Moise berada di hari-hari akhir kekuasannya. Penggantinya telah ditunjuk Moise sehari sebelum Moise terbunuh.
Joseph mengumumkan keadaan darurat dan meminta dukungan AS dan PBB, termasuk pengerahan pasukan untuk mempertahankan infrastruktur utama dari geng-geng bersenjata.
Sementara AS telah setuju untuk mengirim beberapa bantuan penegak hukum senior dan memberikan bantuan tunai dana $ 5 juta.
AS telah bekerja erat dengan militer dan polisi Kolombia sejak awal abad ke-20, mulai dari menghancurkan pemogokan pekerja United Fruit pada 1920-an dan 1930-an.
AS juga mendukung perjuangan Kolombia melawan pemberontakan komunis selama Perang Dingin dan menindak perdagangan narkoba sejak 1970-an.
Kolombia Duri bagi Venezuela
Baru-baru ini, Kolombia telah menjadi duri besar di sisi Venezuela, berfungsi sebagai basis untuk menyusup ke negara itu.
Komandan militer Kolombia Jenderal Luis Fernando Navarro mengatakan kepada wartawan pekan lalu perekrutan tentara Kolombia sebagai tentara bayaran masalah yang sudah ada sejak lama.
Navarro menegaskan, tidak ada undang-undang yang melarangnya. Ia menunjuk saat ini ada sejumlah besar tentara Kolombia dipekerjakan di Dubai, Uni Emirat Arab.
Kepala Angkatan Darat Kolombia, Jenderal Eduardo Zapateiro, mengatakan kepada Reuters tentara Kolombia sering direkrut sebagai tentara bayaran setelah dinas wajib mereka selesai.
Mereka disukai atas dasar pengalaman dan ketrampilan mereka. “Sayang sekali karena kami melatih mereka untuk hal-hal lain,” tambahnya.
Namun, pelatihan itu juga disalahkan atas kekerasan polisi yang mematikan yang digunakan terhadap pengunjuk rasa di jalan-jalan Kolombia awal tahun ini.
Sebanyak 42 orang telah tewas dan ratusan lainnya terluka. Sean McFate, seorang peneliti senior di lembaga think tank Dewan Atlantik, menjelaskan fenomena tentara bayaran itu.

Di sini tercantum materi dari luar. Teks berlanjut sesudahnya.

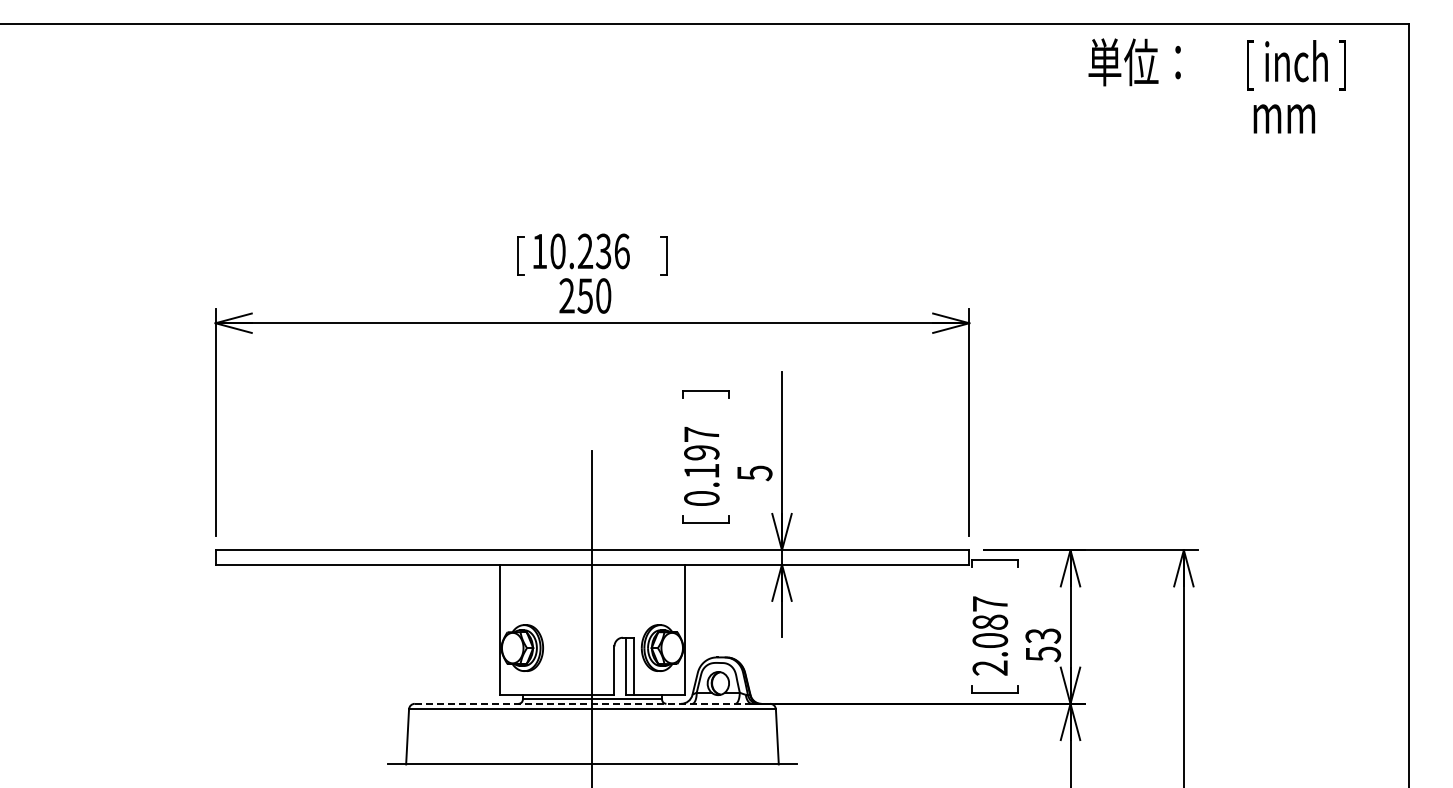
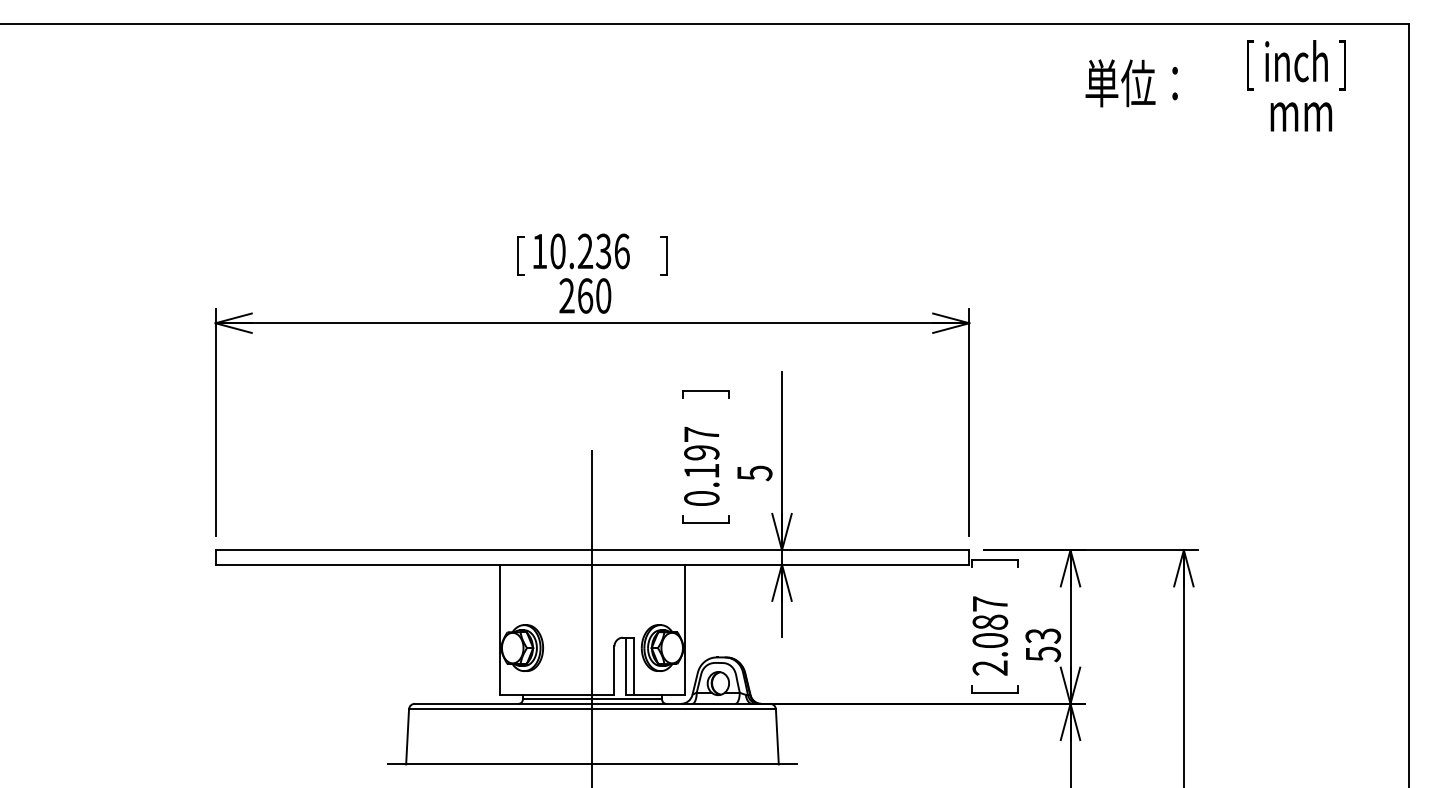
text at (1134, 62) position: (1134, 62) -> (1131, 83)
text at (1284, 118) position: (1284, 118) -> (1301, 116)
text at (585, 295): 250 -> 260
line at (583, 703): dashed -> solid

Meniru kontraktor keamanan AS Blackwater, kini bermunculan organisasi yang merekrut orang-orang yang satu-satunya keterampilan yang dapat dipasarkan adalah kemampuan perang mereka.
"Mereka tentara bayaran dalam segala hal," kata McFate.
Seperti yang dilaporkan Sputnik, pasukan yang dilatih AS sering terlibat operasi-operasi yang kurang bereputasi.
Contohnya, pasukan Afrika yang dilatih Komando Afrika AS, yang bertanggung jawab atas serangkaian kudeta di seluruh benua sejak AFRICOM dibentuk pada 2008.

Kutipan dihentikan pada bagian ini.